**Task material**
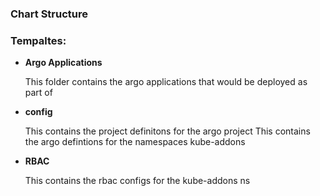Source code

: 
### Chart Structure

### **Tempaltes:**

- **Argo Applications**

  This folder contains the argo applications that would be deployed as part of
- **config**

  This contains the project definitons  for the argo project
  This  contains the argo defintions for the namespaces kube-addons

- **RBAC**

  This contains the rbac configs for the kube-addons ns


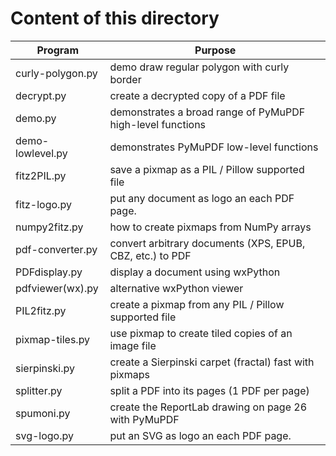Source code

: # Content of this directory

Program | Purpose
------- | -------
curly-polygon.py | demo draw regular polygon with curly border
decrypt.py | create a decrypted copy of a PDF file
demo.py | demonstrates a broad range of PyMuPDF high-level functions
demo-lowlevel.py | demonstrates PyMuPDF low-level functions
fitz2PIL.py | save a pixmap as a PIL / Pillow supported file
fitz-logo.py | put any document as logo an each PDF page.
numpy2fitz.py | how to create pixmaps from NumPy arrays
pdf-converter.py | convert arbitrary documents (XPS, EPUB, CBZ, etc.) to PDF
PDFdisplay.py | display a document using wxPython
pdfviewer(wx).py | alternative wxPython viewer
PIL2fitz.py | create a pixmap from any PIL / Pillow supported file
pixmap-tiles.py | use pixmap to create tiled copies of an image file
sierpinski.py | create a Sierpinski carpet (fractal) fast with pixmaps
splitter.py | split a PDF into its pages (1 PDF per page)
spumoni.py | create the ReportLab drawing on page 26 with PyMuPDF
svg-logo.py | put an SVG as logo an each PDF page.
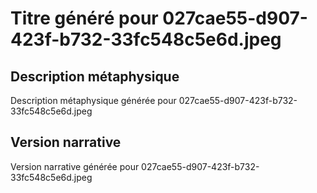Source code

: # Titre généré pour 027cae55-d907-423f-b732-33fc548c5e6d.jpeg

## Description métaphysique
Description métaphysique générée pour 027cae55-d907-423f-b732-33fc548c5e6d.jpeg

## Version narrative
Version narrative générée pour 027cae55-d907-423f-b732-33fc548c5e6d.jpeg

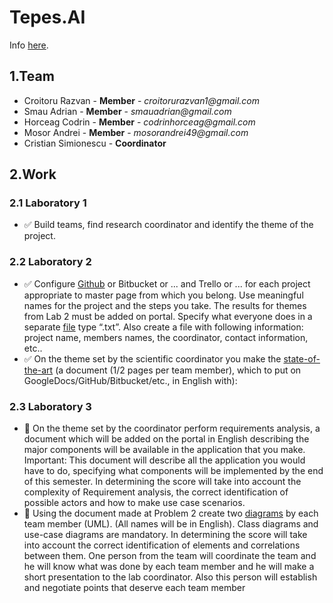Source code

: # Tepes.AI

Info [here](https://docs.google.com/document/d/1a78ke_HjEj2-6NNwZzhNRbeXTywlwA5PBHYc5BC-IG0/edit#bookmark=id.wnzhxihiz3qv).

## 1.Team
- Croitoru Razvan - **Member** - _croitorurazvan1@gmail.com_
- Smau Adrian - **Member** - _smauadrian@gmail.com_
- Horceag Codrin - **Member** - _codrinhorceag@gmail.com_
- Mosor Andrei - **Member** - _mosorandrei49@gmail.com_
- Cristian Simionescu - **Coordinator**

## 2.Work

### 2.1 Laboratory 1
 - ✅ Build teams, find research coordinator and identify the theme of the project.

### 2.2 Laboratory 2
 - ✅ Configure [Github](https://github.com/Tensor-Reloaded/Tepes.AI) or Bitbucket or ... and Trello or ... for each project appropriate to master
page from which you belong. Use meaningful names for the project and the steps you take.
The results for themes from Lab 2 must be added on portal. Specify what everyone does in a
separate [file](txt-files/laboratory2-responsabilities.txt) type “.txt”. Also create a file with following information: project name,
members names, the coordinator, contact information, etc..
 - ✅ On the theme set by the scientific coordinator you make the [state-of-the-art](https://docs.google.com/document/d/1dnSBrRP6jNJn05pqo_PpvC5C7LpegoSvaKzElo4Qalk) (a document
(1/2 pages per team member), which to put on GoogleDocs/GitHub/Bitbucket/etc., in
English with):

### 2.3 Laboratory 3
 - 🚧 On the theme set by the coordinator perform requirements analysis, a document which will be added on
the portal in English describing the major components will be available in the application that you make.
Important: This document will describe all the application you would have to do, specifying what
components will be implemented by the end of this semester. In determining the score will take into
account the complexity of Requirement analysis, the correct identification of possible actors and how to
make use case scenarios.
 - 🚧 Using the document made at Problem 2 create two [diagrams](diagrams) by each team member (UML). (All names will
be in English). Class diagrams and use-case diagrams are mandatory. In determining the score will take into
account the correct identification of elements and correlations between them. One person from the team
will coordinate the team and he will know what was done by each team member and he will make a short
presentation to the lab coordinator. Also this person will establish and negotiate points that deserve each
team member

**Problem details**
Reproduce the source text of all four records with every occurrence of "wxPython" replaced by "Tkinter", and leave everything else unchanged. Leave the pictures out of your answer.

**Reply**
Source code

: 
### Chart Structure

### **Tempaltes:**

- **Argo Applications**

  This folder contains the argo applications that would be deployed as part of
- **config**

  This contains the project definitons  for the argo project
  This  contains the argo defintions for the namespaces kube-addons

- **RBAC**

  This contains the rbac configs for the kube-addons ns


Source code

: # Content of this directory

Program | Purpose
------- | -------
curly-polygon.py | demo draw regular polygon with curly border
decrypt.py | create a decrypted copy of a PDF file
demo.py | demonstrates a broad range of PyMuPDF high-level functions
demo-lowlevel.py | demonstrates PyMuPDF low-level functions
fitz2PIL.py | save a pixmap as a PIL / Pillow supported file
fitz-logo.py | put any document as logo an each PDF page.
numpy2fitz.py | how to create pixmaps from NumPy arrays
pdf-converter.py | convert arbitrary documents (XPS, EPUB, CBZ, etc.) to PDF
PDFdisplay.py | display a document using Tkinter
pdfviewer(wx).py | alternative Tkinter viewer
PIL2fitz.py | create a pixmap from any PIL / Pillow supported file
pixmap-tiles.py | use pixmap to create tiled copies of an image file
sierpinski.py | create a Sierpinski carpet (fractal) fast with pixmaps
splitter.py | split a PDF into its pages (1 PDF per page)
spumoni.py | create the ReportLab drawing on page 26 with PyMuPDF
svg-logo.py | put an SVG as logo an each PDF page.
Source code

: # Titre généré pour 027cae55-d907-423f-b732-33fc548c5e6d.jpeg

## Description métaphysique
Description métaphysique générée pour 027cae55-d907-423f-b732-33fc548c5e6d.jpeg

## Version narrative
Version narrative générée pour 027cae55-d907-423f-b732-33fc548c5e6d.jpeg

Source code

: # Tepes.AI

Info [here](https://docs.google.com/document/d/1a78ke_HjEj2-6NNwZzhNRbeXTywlwA5PBHYc5BC-IG0/edit#bookmark=id.wnzhxihiz3qv).

## 1.Team
- Croitoru Razvan - **Member** - _croitorurazvan1@gmail.com_
- Smau Adrian - **Member** - _smauadrian@gmail.com_
- Horceag Codrin - **Member** - _codrinhorceag@gmail.com_
- Mosor Andrei - **Member** - _mosorandrei49@gmail.com_
- Cristian Simionescu - **Coordinator**

## 2.Work

### 2.1 Laboratory 1
 - ✅ Build teams, find research coordinator and identify the theme of the project.

### 2.2 Laboratory 2
 - ✅ Configure [Github](https://github.com/Tensor-Reloaded/Tepes.AI) or Bitbucket or ... and Trello or ... for each project appropriate to master
page from which you belong. Use meaningful names for the project and the steps you take.
The results for themes from Lab 2 must be added on portal. Specify what everyone does in a
separate [file](txt-files/laboratory2-responsabilities.txt) type “.txt”. Also create a file with following information: project name,
members names, the coordinator, contact information, etc..
 - ✅ On the theme set by the scientific coordinator you make the [state-of-the-art](https://docs.google.com/document/d/1dnSBrRP6jNJn05pqo_PpvC5C7LpegoSvaKzElo4Qalk) (a document
(1/2 pages per team member), which to put on GoogleDocs/GitHub/Bitbucket/etc., in
English with):

### 2.3 Laboratory 3
 - 🚧 On the theme set by the coordinator perform requirements analysis, a document which will be added on
the portal in English describing the major components will be available in the application that you make.
Important: This document will describe all the application you would have to do, specifying what
components will be implemented by the end of this semester. In determining the score will take into
account the complexity of Requirement analysis, the correct identification of possible actors and how to
make use case scenarios.
 - 🚧 Using the document made at Problem 2 create two [diagrams](diagrams) by each team member (UML). (All names will
be in English). Class diagrams and use-case diagrams are mandatory. In determining the score will take into
account the correct identification of elements and correlations between them. One person from the team
will coordinate the team and he will know what was done by each team member and he will make a short
presentation to the lab coordinator. Also this person will establish and negotiate points that deserve each
team member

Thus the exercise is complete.